Abstract

During October 1982 and January–March 1983, ISEE 3 made its first traversals of the distant (r = 60–220 RE) geomagnetic tail. Throughout this period the Los Alamos ISEE 3 plasma electron instrument detected the tailward magnetosheath, magnetopause, plasma sheet, and tail lobes. For the entire tail traversal period, nearly continuous concurrent data were available from Los Alamos charged‐particle analyzer instruments on board the spacecraft 1977‐007, 1981‐025, and 1982‐019 at geostationary orbit (6.6 RE). Using these geostationary orbit data in the local midnight sector, numerous substorm particle injection events were detected, allowing substorm onset determinations to accuracies of a few minutes. Remarkably high degrees of correlation between near‐earth substorm events and ISEE 3 transitions from one magnetotail plasma regime to another were often found throughout the tail crossing.
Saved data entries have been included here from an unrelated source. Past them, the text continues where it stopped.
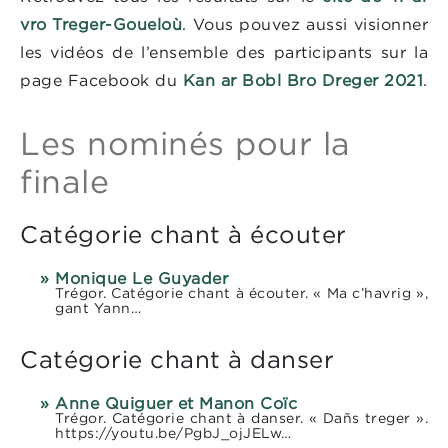
vro Treger-Goueloù
. Vous pouvez aussi visionner
les vidéos de l’ensemble des participants sur la
page Facebook du
Kan ar Bobl Bro Dreger 2021
.
Les nominés pour la
finale
Catégorie chant à écouter
Monique Le Guyader
Trégor. Catégorie chant à écouter. « Ma c’havrig »,
gant Yann…
Catégorie chant à danser
Anne Quiguer et Manon Coïc
Trégor. Catégorie chant à danser. « Dañs treger ».
https://youtu.be/PgbJ_ojJELw…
Particularly notable were periods of “taillike” magnetic field stretching at 6.6 RE (substorm growth phases) and diametrical expansions of the distant tail seen by ISEE 3. Similarly, substorm expansion onsets seen at 6.6 RE were followed by rapid apparent contractions of the translunar tail which took ISEE 3 into magnetosheath and/or boundary layer plasmas. At ISEE 3 distances beyond ∼200 RE it is commonly observed that substorm particle injection events at 6.6 RE precede the occurrence of strong tailward plasma flow by ∼25±5 min. These results suggest a close relationship between processes in the near‐earth plasma sheet and the distant tail during substorms, with particular support for the flaring tail model of the substorm growth phase and for substorm initiation in the near‐earth magnetotail region.